Que ne ferait-elle pas pour arrondir ses fins de mois, allez-vous dire, outrés ? Car il va de soi que le vieillard susmentionné a les rognons bien couverts. Pour quelle autre raison, sinon ? Bon, encore, elle ne fait que dormir. Mais il faut supporter les ronflements qui s'échappent d'une bouche édentée, voire légèrement baveuse. C'est là le prix à payer pour rouler en Maserati, passer ses vacances à l'Eden Roc et goûter à tous les autres plaisirs de la grande vie. Bref, vous m'imaginez parfaitement vénale et dévoyée.
Que nenni ! Vous n'y êtes pas du tout !
Le centenaire en question, c'est L'Heure Bleue, porté sur les fonts baptismaux en 1912 par Jacques Guerlain. Alors que d’habitude je me tourne vers lui dès les prémices de l'automne, le froid et la pluie de ces jours-ci m'ont jetée - prématurément ou tardivement - dans ses bras. C'est dans ses notes aromatiques, fleuries, poudrées et vanillées que je m'endors, comme auprès d'un doudou. On ne saurait imaginer nuit plus chaste. L'Heure Bleue n'est pas un séducteur, mais un compagnon enveloppant et rassurant.
Dans mon petit nuage, je m'interroge pourtant. Si je sentais le parfum d'origine, le reconnaîtrais-je ? Les ingrédients utilisés aujourd'hui ne sont plus ceux d'il y a cent ans. Mais, surtout, la dictature du marketing et des réglementations européennes notamment - qui visent à bannir tout composant potentiellement allergène des parfums - est passée par là. Les marques reformulent leurs grands classiques à tour de bras par un souci de conformité dont on ne sait s'il est louable ou non, utile ou non, et cela dans une absence de transparence que l'on peut déplorer. Combien de fois me suis-je entendu dire dans une parfumerie, par une vendeuse scandalisée, qu'on ne touche jamais aux formules ? Cependant le processus est bien lancé, et au fil des liftings, les parfums perdent leur identité, leur âme, au point que je me demande si les jus mythiques ne sont plus que des noms plaqués sur des fantômes, de vagues sosies qu'on nous fourgue comme identiques aux originaux.

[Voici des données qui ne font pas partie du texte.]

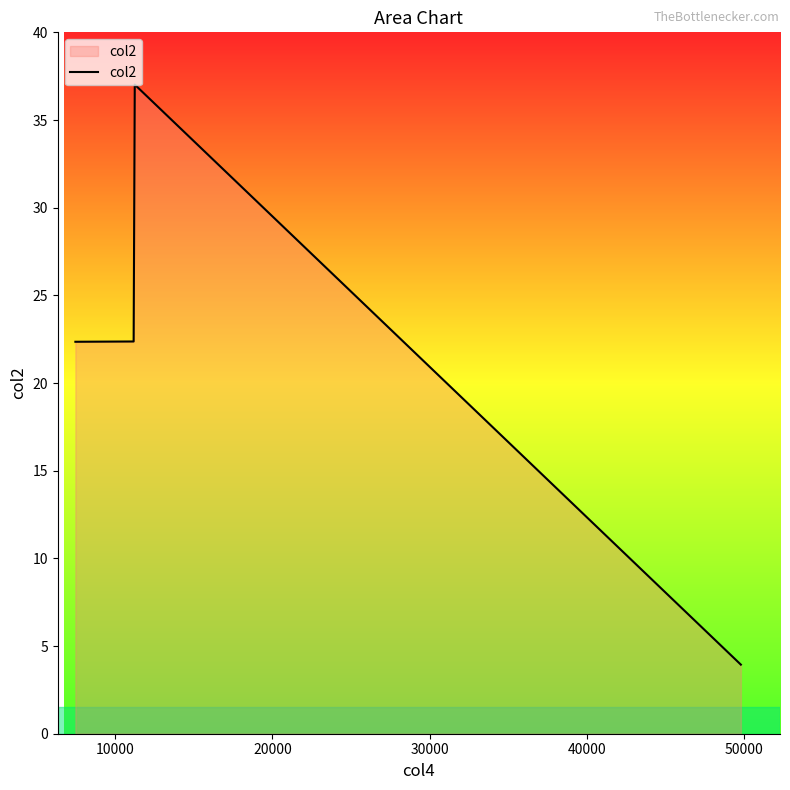

True or false: there are more than 1 points higher than both neighbors.

False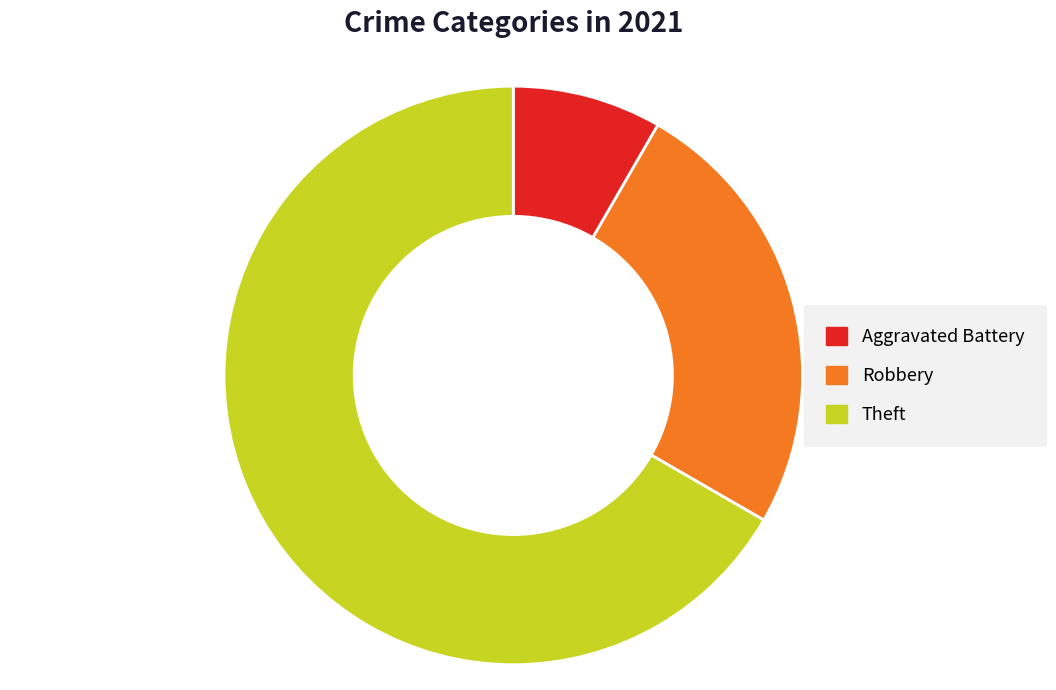

The Robbery slice represents 25% of the pie. True or false?

True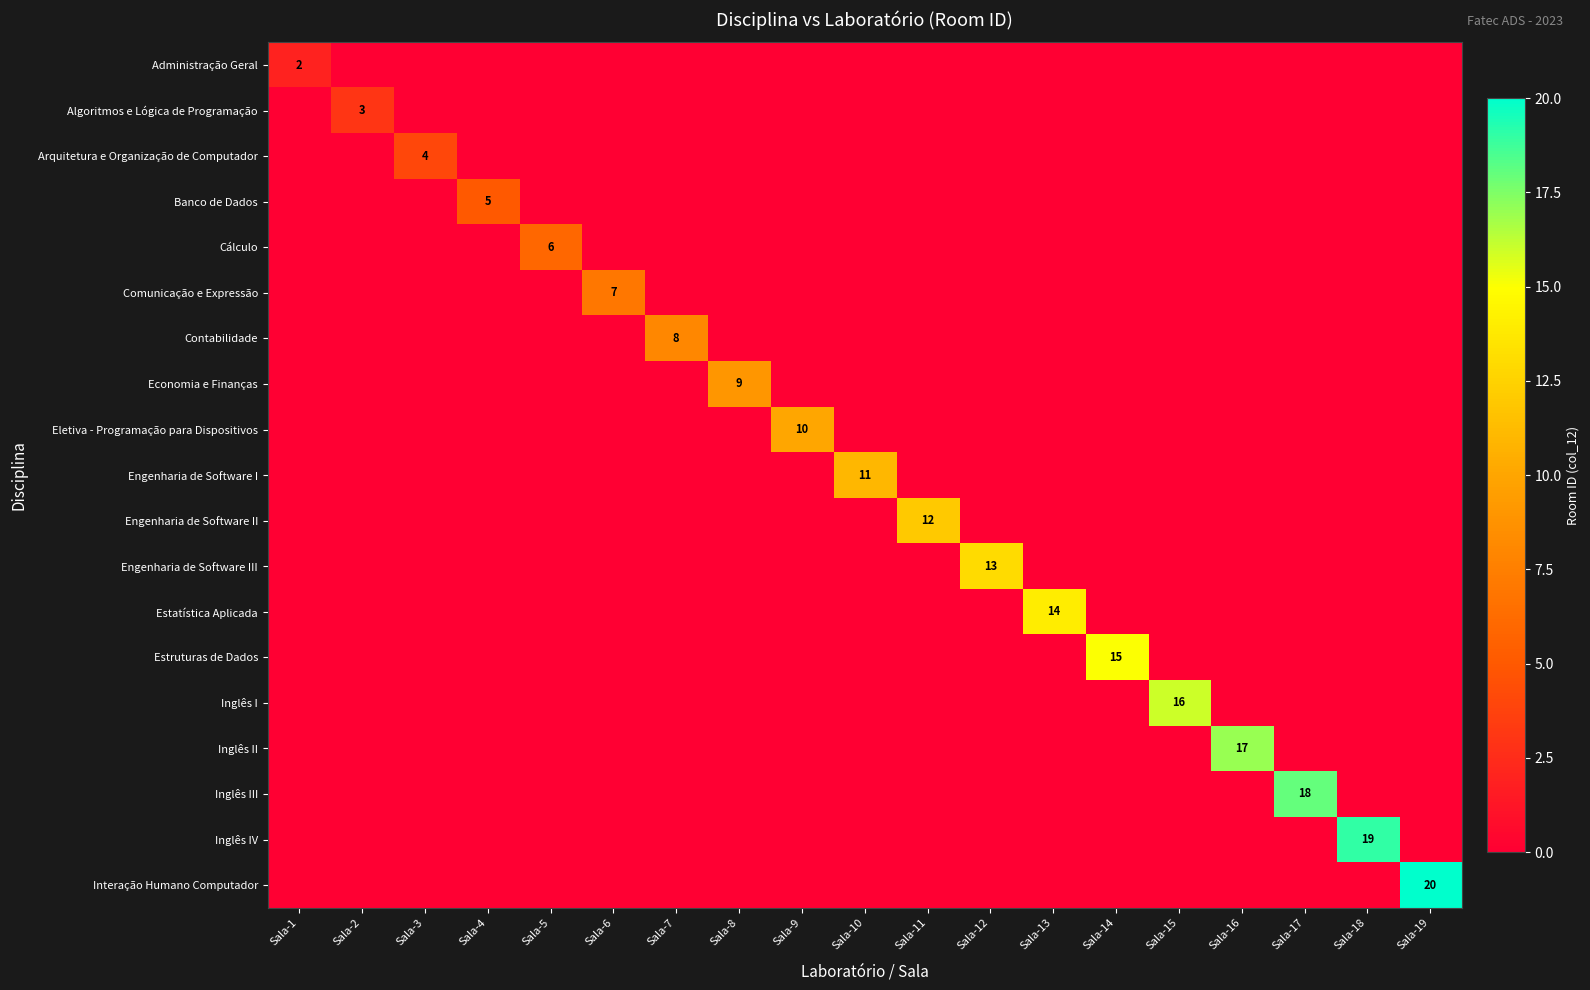

At how many categories does at least one series exceed 11?

9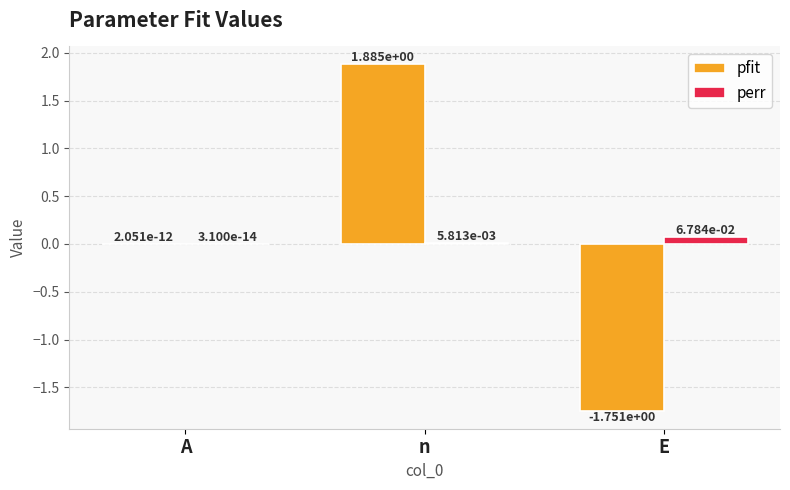

What are all the series names shown in the legend?

pfit, perr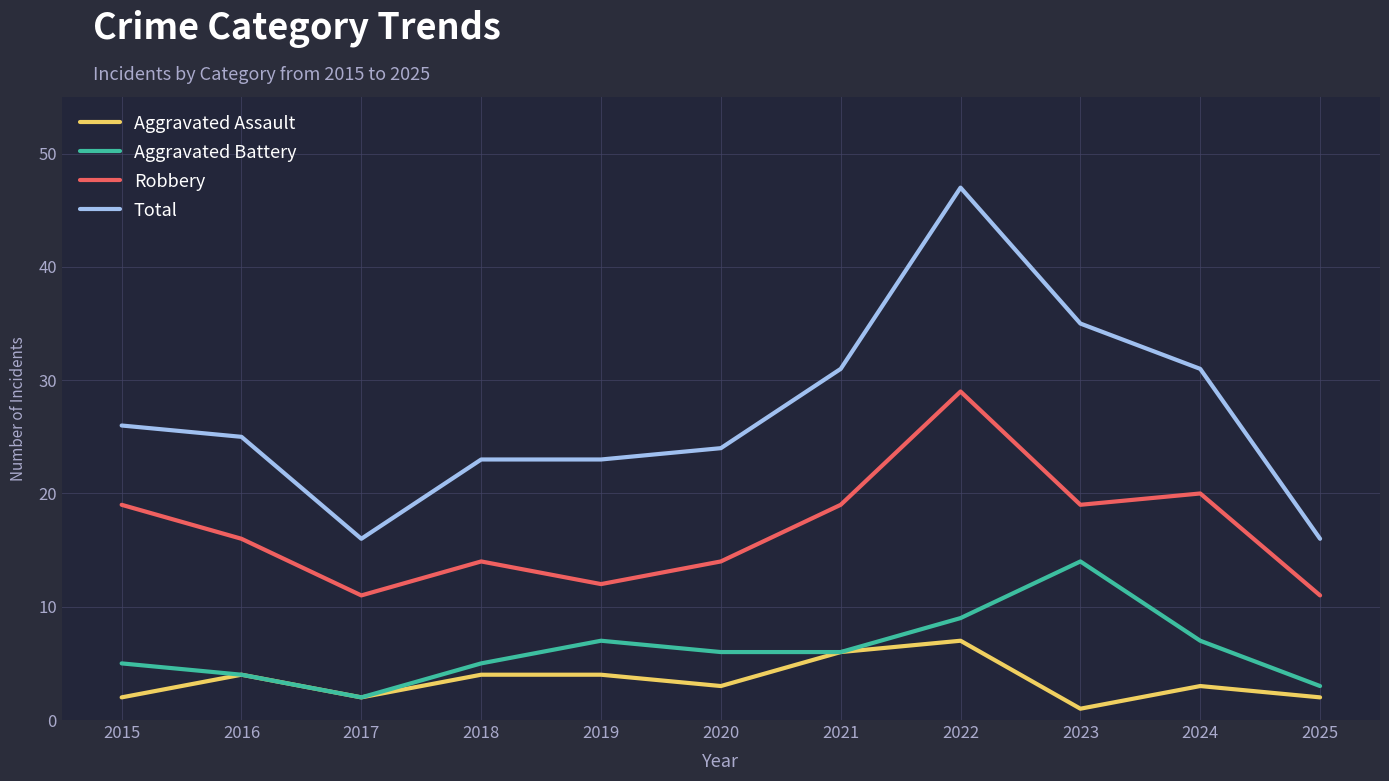

Reading right to left, list all the values displayed in this chart.

Aggravated Assault: 2025=2	2024=3	2023=1	2022=7	2021=6	2020=3	2019=4	2018=4	2017=2	2016=4	2015=2
Aggravated Battery: 2025=3	2024=7	2023=14	2022=9	2021=6	2020=6	2019=7	2018=5	2017=2	2016=4	2015=5
Robbery: 2025=11	2024=20	2023=19	2022=29	2021=19	2020=14	2019=12	2018=14	2017=11	2016=16	2015=19
Total: 2025=16	2024=31	2023=35	2022=47	2021=31	2020=24	2019=23	2018=23	2017=16	2016=25	2015=26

Bon, L'Heure Bleue reste tout de même très beau. En près de vingt-sept ans de vie commune, il a gardé son pouvoir évocateur, sa mélancolie d'un autre âge qui me colle à la peau. Vol de Nuit aussi, bien sûr, mais j'ai nettement détecté des changements dans l'eau de toilette comme dans l'extrait. C'est ce dernier qui a sans doute le plus pâti des reformulations. Ses notes animales, cuirées, son fond vanillé ont été bien rabotés - c'est en tout cas ce que me dit mon nez.
Et j'en suis triste.
Alors je sens que je vais avoir tendance à me détourner de Guerlain. D'autres maisons me tendent d'ailleurs les bras. Il n'est pas sûr que j'y perdrai au change.
Et puis, chuuuttt, en dépit de mes regrets, je porte parfois Vol de Nuit pour dormir, l'été. Son année de naissance ? 1933. Encore un an et je passerai la nuit avec un octogénaire.